• Extract
┄┄┄┄┄┄┄┄┄┄

The Execution of Private Slovik is a nonfiction book by William Bradford Huie, published in 1954, and an American made-for-television movie that aired on NBC on March 13, 1974. The film was written for the screen by Richard Levinson, William Link, and director Lamont Johnson; the film stars Martin Sheen, and also features Charlie Sheen in his second film in a small role.

Plot
The book and the film tell the story of Private Eddie Slovik, the only American military serviceman executed for desertion (during World War II) since the Civil War.

Background
The film starred Martin Sheen as Private Slovik, a performance for which he received an Emmy Award nomination for Best Lead Actor in a Drama. Sheen said he did not think actors should be compared, and made it clear he would refuse the award. Many critics and viewers consider this to be one of Sheen's finest performances. Among the other Emmy Award nominations, the film was named for "Outstanding Special". The film also won a Peabody Award.

Cast
 Martin Sheen as Pvt. Eddie Slovik
 Mariclare Costello as Antoinette Slovik
 Ned Beatty as Father Stafford
 Gary Busey as Jimmy Feedek
 Matt Clark as Dunn
 Charles Haid as Brockmeyer
 Kathryn Grody as Margaret
 Paul Lambert as Joe Sirelli
 Jon Cedar as Holloway
 Laurence Haddon as Piper
 Charlie Sheen as kid at wedding (uncredited)

Development
Frank Sinatra announced in 1960 that he would produce a film adaptation of The Execution of Private Slovik, with the screenplay to be written by Albert Maltz, who was one of the Hollywood 10 blacklisted after they refused to testify to the House Un-American Activities Committee (HUAC) in the McCarthy era. This announcement evoked tremendous outrage, with Sinatra accused of being a Communist sympathizer. As Sinatra was campaigning for John F. Kennedy for President, the Kennedy campaign became concerned and ultimately prevailed upon Sinatra to cancel the project.

In 1949, a Pentagon source revealed to Huie a European graveyard containing the remains of unidentified American soldiers. Huie's investigation identified Slovik's name and grave. Huie's account of Slovik is an example of his style of reporting and his tendency to anger Dwight D. Eisenhower, who had authorized the execution as commander of the Allied Forces, and who tried to stop publication of the book. Award-winning filmmaker Richard Dubelman acquired the film rights from Sinatra. Some years later, Dubelman persuaded Universal Pictures to help him produce it as a television movie.

┄┄┄┄┄┄┄┄┄┄

• Things to do
- A) Answer these questions about the Private Slovik text:
(i) On which network and date did the film first air?
(ii) Which actor plays Father Stafford?
(iii) Whom did Frank Sinatra name in 1960 as the writer of the screenplay?
- B) Can you write the next part of the Private Slovik text, starting after its final sentence?
The lines that come next have nothing to do with the text on Private Slovik.

• Raw data
┄┄┄┄┄┄┄┄┄┄

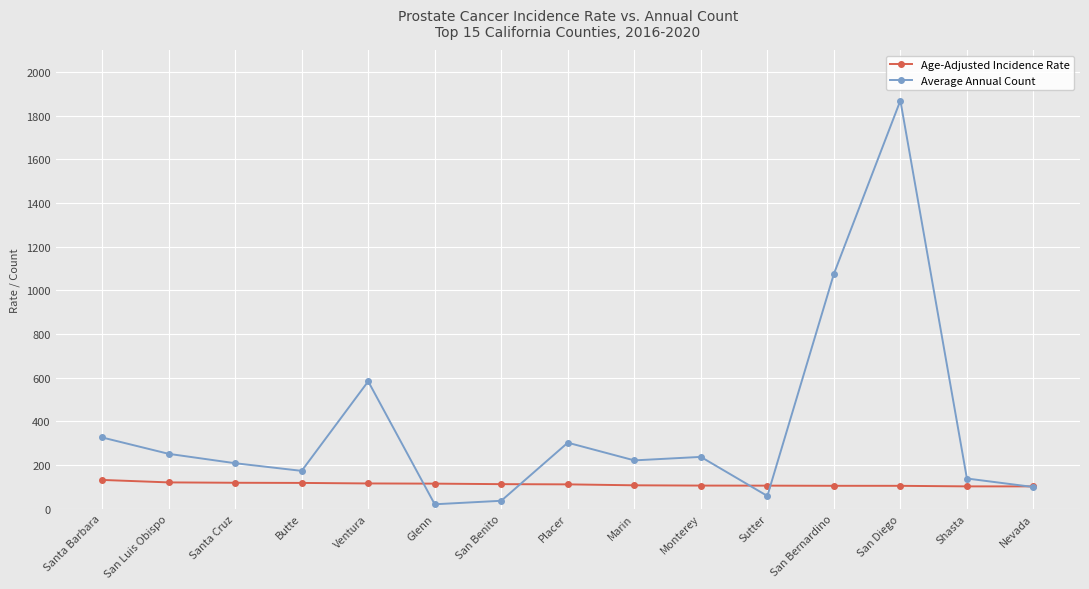

Is it true that Average Annual Count equals 251.0 at San Luis Obispo?

True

┄┄┄┄┄┄┄┄┄┄

• Results by task
- A)
(i) NBC, on March 13, 1974.
(ii) Ned Beatty.
(iii) Albert Maltz.

- B)
Reception
Television critic Matt Zoller Seitz in his 2016 book co-written with Alan Sepinwall titled TV (The Book) named The Execution of Private Slovik as the third greatest American TV-movie of all time, behind Duel (1971) and The Positively True Adventures of the Alleged Texas Cheerleader-Murdering Mom (1993). Seitz praised Martin Sheen's performance as "one of his finest" and stated that the film is "as close to a perfect character study as network TV has produced, quietly outraged yet somehow resolutely unsentimental".

Historical accuracy
The military service record of Slovik, which is now a public archival record available from the Military Personnel Records Center, provides a detailed account of his actual execution. It was upon this that most of the film was based. The execution in the film, including the missed shots by the firing squad which led to Slovik dying slowly on the firing post over a course of five minutes, are accurate as compared to the actual execution.

In popular culture
The 1963 World War II film The Victors includes a scene depicting the Christmas Eve execution of a GI deserter modeled after Slovik, accompanied by a Sinatra Christmas recording.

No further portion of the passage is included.